# [課題 A]
本文で前回のdrupaの主役として名前が挙がっている企業を、すべて書き出してください。
# [課題 B]
drupaのインクジェット機に関する本文を、最後の文の後から書き継いでください。

# [本文]
**********

印刷機メーカーの合従連衡が活発化する予感あり!?

前回(2008年)の「インクジェットdrupa」に引き続き、今回もインクジェット機が大きな話題のひとつとなりました。前回の主役だったヒューレット・パッカード(HP)やゼロックス、コダック、富士フイルムなどはこの分野の新製品を発表し、今回は小森コーポレーションやKBAなどオフセット機メーカーもインクジェット機を発表・展示しました。また、これまで粉体トナー機を展開してきたコニカミノルタもインクジェット機市場への参入を表明し、ランダ社は「ナノグラフィ」という新たな印刷方式を提案し、小森やハイデルベルグ、マンローランド(枚葉機部門)との提携を発表しました。

**********

# [元データ]
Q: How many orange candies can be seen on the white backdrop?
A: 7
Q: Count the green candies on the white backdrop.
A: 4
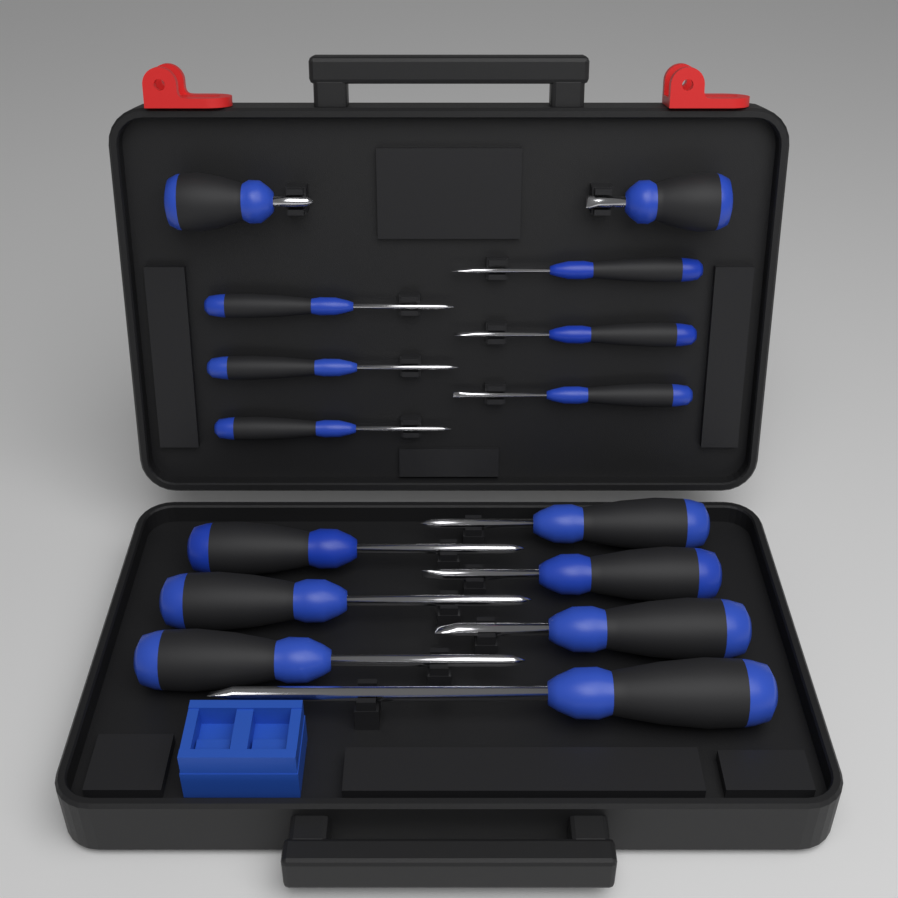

**********

# [解答 A]
ヒューレット・パッカード(HP)、ゼロックス、コダック、富士フイルム

# [解答 B]
これまでHPの独壇場であった液体トナー機の分野でも、新たな動きが見られました。ザイコンは「トリリウム」というこの技術を使った新たな商品ラインの開発を発表し、オセもdrupa会場ではなく本社で液体トナー機 InfiniStream の展示を行いました。前回のdrupaでも液体トナー機を展示したミヤコシは、今回リョービと共同開発している「Digital Press 8000」を紹介しました。

粉体トナー機の分野でも、印刷速度の向上や対応用紙サイズの拡大、蛍光ピンクやパール、ゴールドなど新色トナーの発表など、まだまだ進化していることが示されました。小森やハイデルベルグなどオフセット機メーカーでも、既存トナー機のOEMを受けて自社ブランドとして提供することを発表しています。

こうした動きは、デジタル印刷機の利用者である印刷会社にとっては選択の幅が増える好ましい状況ですが、デジタル印刷機を開発・提供するメーカーにとっては大変な状況だと思われます。以下に、主要なメーカーのデジタル印刷機市場への参入状況を印刷方式別にまとめてみましたが、多くのメーカーで複数の印刷方式のデジタル印刷機を開発していることが分かります。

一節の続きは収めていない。